Der Filmmarkt ist heute global orientiert. Die Geschichten sollen ein breites Publikum erreichen, damit möglichst ein Gewinn erwirtschaftet werden kann. Verbieten sich da nicht Stoffe, die sich mit einer konkreten Botschaft an eine sehr spezifische Zielgruppe wenden?
"Da bin ich zunächst etwas ratlos, weil ich mit dem Begriff 'Globalisierung' nichts anfangen kann und wahrscheinlich auch nichts anfangen will. Ich denke schon, jedes Land soll seine eigene Kultur haben. So etwas lässt sich nicht ausschließlich wirtschaftlich erklären. Der Kinderfilm ist ein Kulturgut. Dafür muss auch Geld bereitgestellt werden, ohne dass man zunächst den wirtschaftlichen Gewinn im Blick hat. Wir müssen auch Bewahrer sein können. Ich habe nie Geschichten des Geldes wegen geschrieben. Wenn ich arbeite, dann geht es mir nicht um etwas Spektakuläres an sich, sondern ich verspüre eine Verantwortung. Ich möchte eine Botschaft vermitteln. Kinder brauchen meiner Meinung nach leise humanistische und poetische Botschaften. Man hat mir vorgeworfen, das sei ideologische Bevormundung und außerdem altmodisch. Die Verantwortlichen der Filmwirtschaft behaupten zwar, Kinder wollen und brauchen das nicht. Aber ich bleibe dabei, wenn ich etwas schreibe, dann muss es eine Botschaft haben. Auf Lesungen finde ich das auch bestätigt. Und wer sich in der Welt umsieht, der stellt fest, dass es solche Bedürfnisse gibt. In der Film- und Fernsehwirtschaft hat man mit solch einer Meinung im Moment aber einen schlechten Stand."

Gibt es denn konkrete Projekte von Ihnen, die unmittelbar umgesetzt werden könnten?
"In meinem Schreibtisch liegt ein fertiges Drehbuch. Ich habe es nach meinem sehr erfolgreichen Kinderbuch 'Der Engel mit dem goldenen Schnurbart' entwickelt. Damit hatte ich schon im Studio Babelsberg bei Herrn Schlöndorff, der ja immer getönt hatte, dass er die Traditionslinie Kinderfilm im Studio fortsetzen will, angeklopft. Diverse junge Herren haben sich meines Stoffes angenommen. Die kamen und gingen und keiner wusste so recht etwas von dem anderen. Am Ende war aus meinem Engel ein amerikanischer Austauschschüler geworden. Da habe ich alles auf den Tisch geknallt. Ich lasse mich nicht verbiegen und meine Geschichten auch nicht. Inzwischen liegt das Buch bereits zwei Jahre beim MDR. Doch von dort bekomme ich auf meine Nachfragen keine Antwort. Möglicherweise muss ich mich an den Gedanken gewöhnen, dass die Arbeit an Kinderfilmen für das Kino inzwischen für mich eine schöne Vergangenheit ist."

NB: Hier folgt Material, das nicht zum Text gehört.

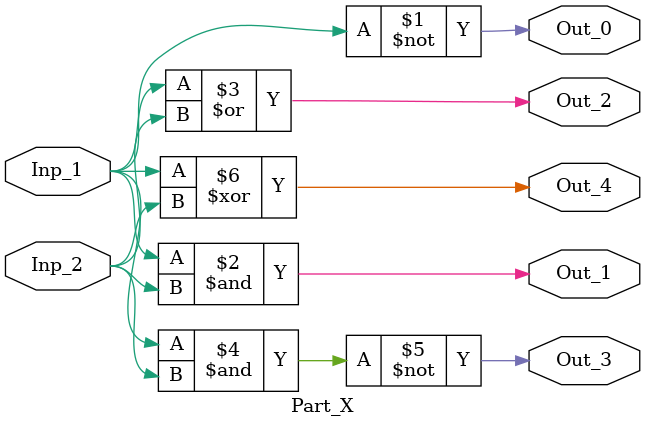
<source format=v>
`timescale 1ns / 1ps

module Part_X(
input wire Inp_1,
input wire Inp_2,
output wire Out_0,
output wire Out_1,
output wire Out_2,
output wire Out_3,
output wire Out_4
);
assign Out_0 = ~Inp_1;
assign Out_1 = Inp_1 & Inp_2;
assign Out_2 = Inp_1 | Inp_2;
assign Out_3 = ~(Inp_1 & Inp_2);
assign Out_4 = Inp_1 ^ Inp_2;
endmodule
</source>
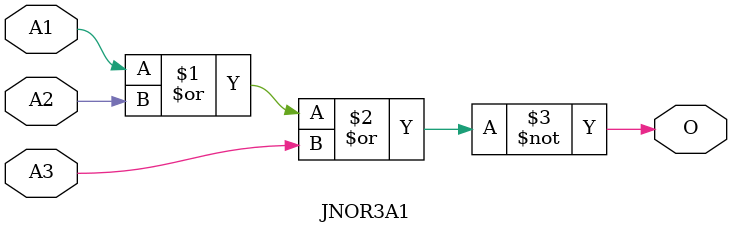
<source format=v>
module JNOR3A1(A1, A2, A3, O);
input   A1;
input   A2;
input   A3;
output  O;
nor g0(O, A1, A2, A3);
endmodule
</source>
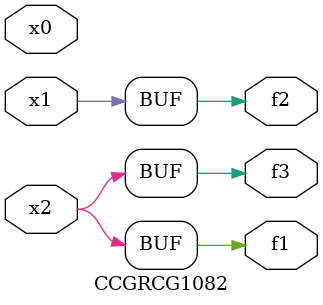
<source format=v>
module CCGRCG1082(
	input x0, x1, x2,
	output f1, f2, f3
);
	assign f1 = x2;
	assign f2 = x1;
	assign f3 = x2;
endmodule

</source>
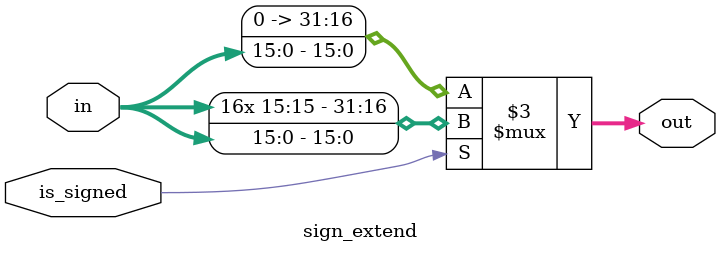
<source format=sv>
module sign_extend
#(parameter int WIDTH1 = 16, 
  parameter int WIDTH2 = WIDTH1*2)
(
    input logic [WIDTH1-1:0] in, 
    input logic is_signed, 
    output logic [WIDTH2-1:0] out
);

    always_comb begin 
        if(is_signed) begin 
            out = {{(WIDTH2-WIDTH1){in[WIDTH1-1]}}, in};
        end else begin 
            out = {{(WIDTH2-WIDTH1){1'b0}}, in};
        end 
    end
endmodule 
</source>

Sie hatten aber versprochen, Sie bleiben dran.
"Natürlich. Es gibt da zum Beispiel ein Projekt zusammen mit Rolf Losansky. Außerdem ist mein Engel in einer neuen Geschichte zurückgekehrt. Wieder soll er für Zwecke benutzt werden, die er nicht will. Er leidet unter der wachsenden Gewalt unter den Kindern. Ihn erschrecken die Kälte in den menschlichen Beziehungen und die allseits herrschende Geldgier. Am Ende rettet der Engel ein kurdisches Mädchen aus einem brennenden Haus und verlässt danach unsere Welt. Für diese Geschichte finde ich nicht einmal einen Verlag. Man will keinen Engel, der mit brennenden Flügeln die Erde verlässt. Doch ich weiß, meine Geschichten werden gebraucht.